[Bounding boxes with keypoints]
——————————

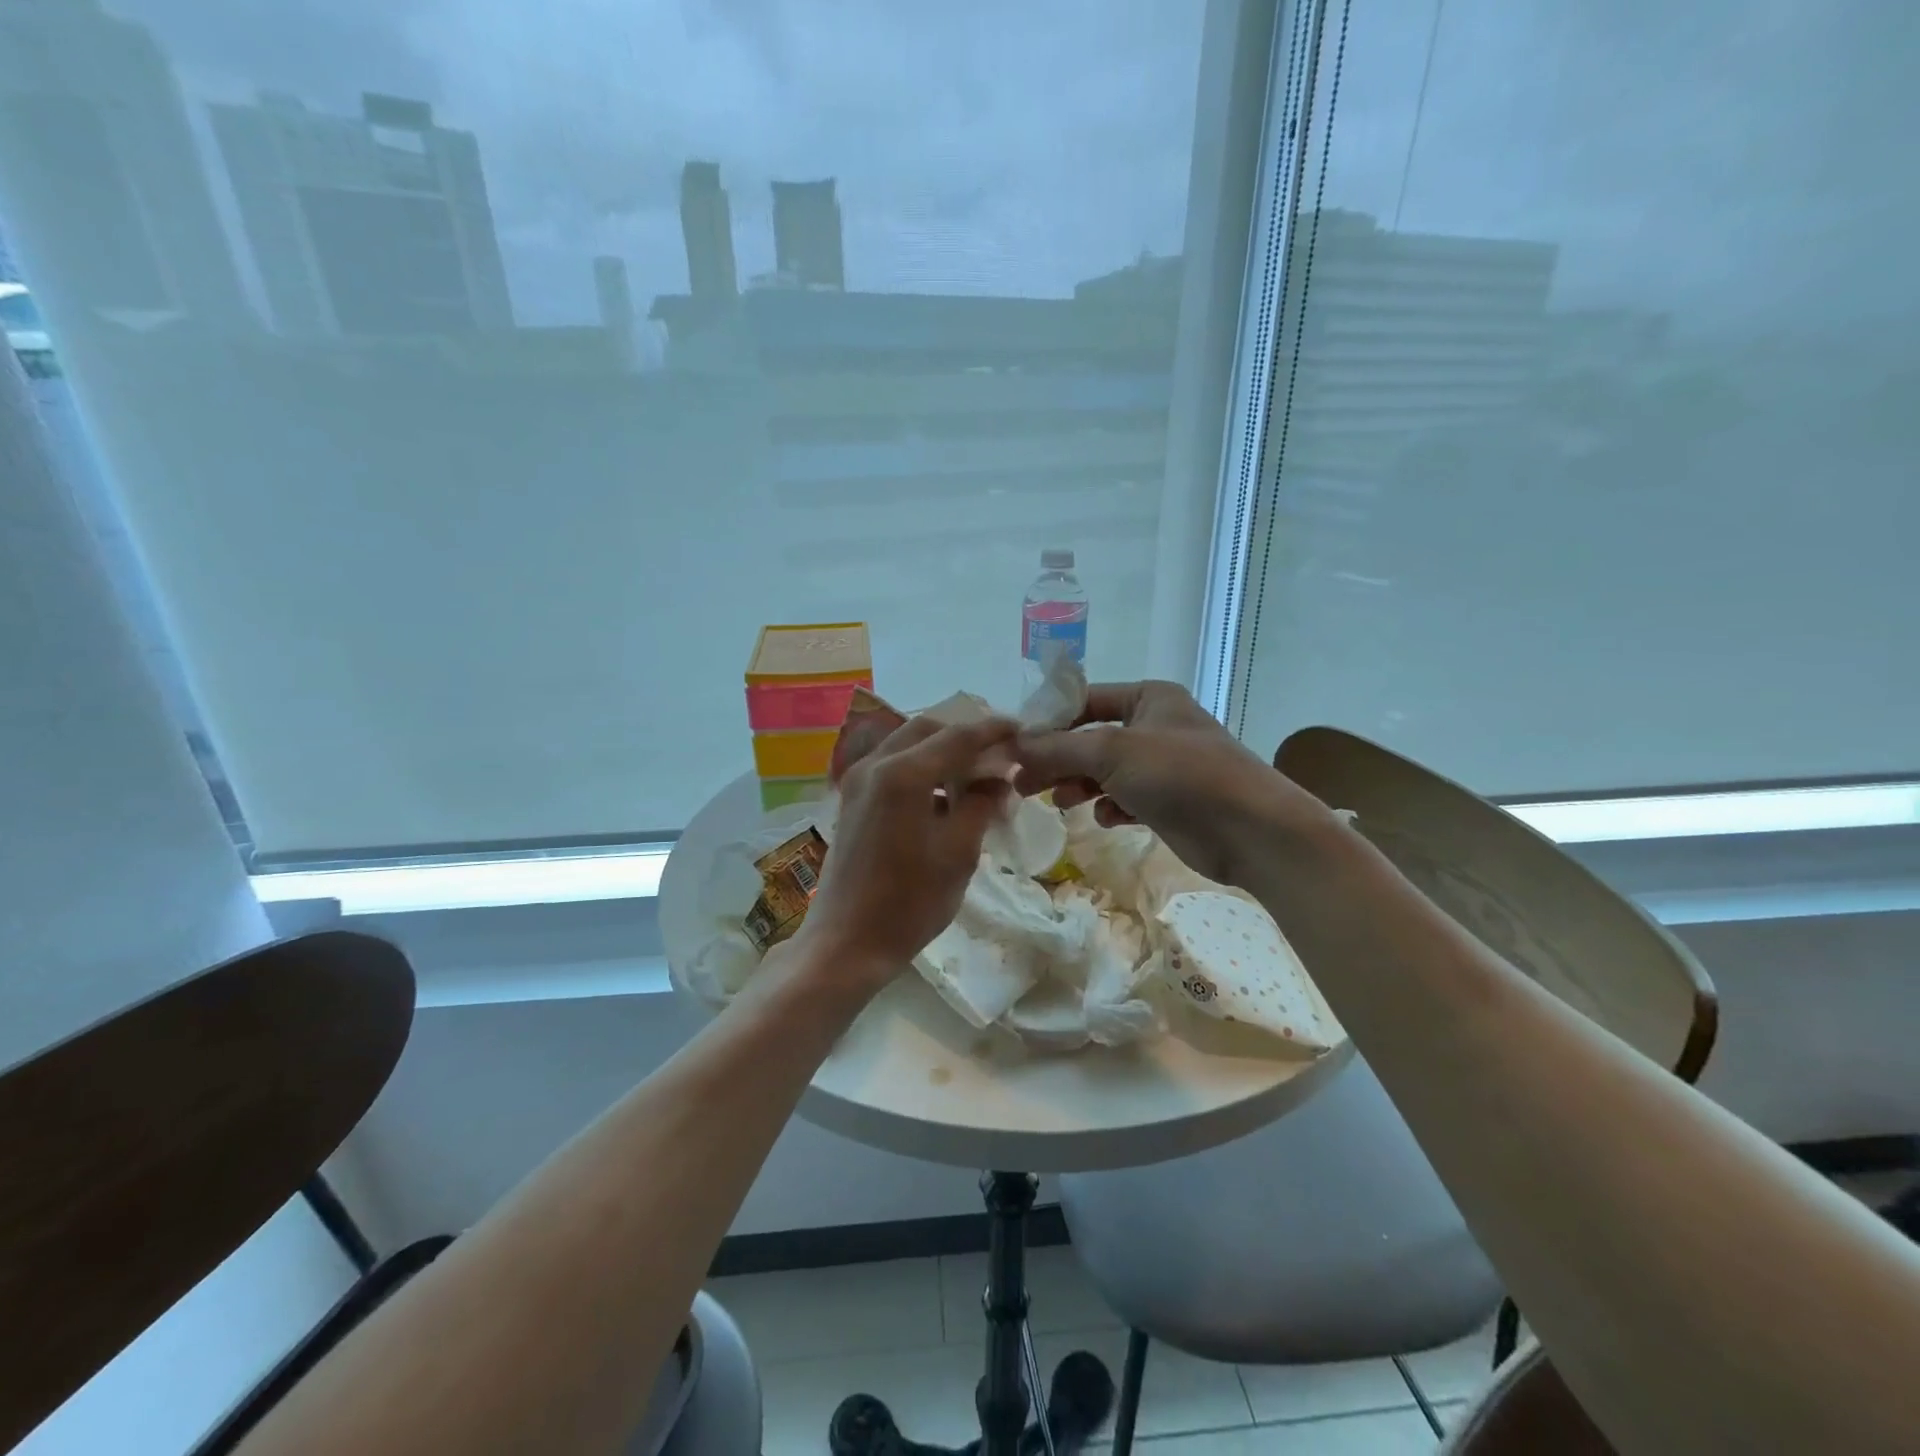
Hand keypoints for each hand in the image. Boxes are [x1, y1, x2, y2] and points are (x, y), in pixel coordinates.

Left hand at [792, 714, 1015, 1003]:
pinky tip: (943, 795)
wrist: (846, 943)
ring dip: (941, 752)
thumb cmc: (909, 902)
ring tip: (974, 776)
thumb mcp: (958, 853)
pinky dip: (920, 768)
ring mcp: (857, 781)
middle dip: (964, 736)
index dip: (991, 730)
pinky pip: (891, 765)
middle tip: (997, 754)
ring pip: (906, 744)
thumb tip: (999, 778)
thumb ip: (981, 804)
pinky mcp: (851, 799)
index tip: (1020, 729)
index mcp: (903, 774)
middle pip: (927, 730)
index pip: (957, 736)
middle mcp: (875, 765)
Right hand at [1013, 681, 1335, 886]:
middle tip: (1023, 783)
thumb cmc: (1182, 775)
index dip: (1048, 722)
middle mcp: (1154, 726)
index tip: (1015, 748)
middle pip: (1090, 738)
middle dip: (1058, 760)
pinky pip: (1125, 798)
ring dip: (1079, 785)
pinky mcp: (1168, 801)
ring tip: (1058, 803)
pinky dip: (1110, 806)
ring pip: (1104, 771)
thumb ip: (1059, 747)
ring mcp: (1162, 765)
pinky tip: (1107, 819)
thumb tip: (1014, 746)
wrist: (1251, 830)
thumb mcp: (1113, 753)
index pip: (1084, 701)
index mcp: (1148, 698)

——————————

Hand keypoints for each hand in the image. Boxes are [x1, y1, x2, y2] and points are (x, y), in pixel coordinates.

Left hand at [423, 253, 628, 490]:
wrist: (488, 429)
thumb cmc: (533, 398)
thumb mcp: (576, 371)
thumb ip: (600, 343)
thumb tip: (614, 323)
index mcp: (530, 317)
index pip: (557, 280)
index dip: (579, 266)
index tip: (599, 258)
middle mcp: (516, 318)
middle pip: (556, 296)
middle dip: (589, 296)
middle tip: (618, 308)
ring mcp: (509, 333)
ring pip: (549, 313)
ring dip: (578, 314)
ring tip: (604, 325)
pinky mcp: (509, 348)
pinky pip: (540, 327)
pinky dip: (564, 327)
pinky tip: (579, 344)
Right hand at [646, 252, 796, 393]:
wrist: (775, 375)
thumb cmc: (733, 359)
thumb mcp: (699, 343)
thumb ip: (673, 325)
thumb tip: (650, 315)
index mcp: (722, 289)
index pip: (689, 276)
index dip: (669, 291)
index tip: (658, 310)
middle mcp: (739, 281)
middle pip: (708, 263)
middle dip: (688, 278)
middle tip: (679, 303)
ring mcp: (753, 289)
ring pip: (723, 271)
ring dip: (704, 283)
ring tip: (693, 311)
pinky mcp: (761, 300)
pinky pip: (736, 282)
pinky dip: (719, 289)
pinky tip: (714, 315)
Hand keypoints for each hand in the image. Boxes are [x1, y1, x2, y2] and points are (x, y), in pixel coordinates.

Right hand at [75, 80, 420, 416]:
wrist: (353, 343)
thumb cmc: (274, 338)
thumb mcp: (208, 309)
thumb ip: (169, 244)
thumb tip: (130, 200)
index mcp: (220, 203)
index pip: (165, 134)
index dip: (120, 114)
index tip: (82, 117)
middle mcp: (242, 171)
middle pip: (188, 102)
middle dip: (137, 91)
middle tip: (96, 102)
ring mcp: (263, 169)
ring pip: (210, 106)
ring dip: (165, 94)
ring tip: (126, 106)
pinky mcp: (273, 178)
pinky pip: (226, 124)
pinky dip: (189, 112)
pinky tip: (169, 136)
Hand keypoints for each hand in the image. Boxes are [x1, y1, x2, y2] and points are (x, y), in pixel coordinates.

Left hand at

——————————

### [Activity]
Say how many lines of the data above include the word "Left", and add nothing further.

### [Result for this task]
3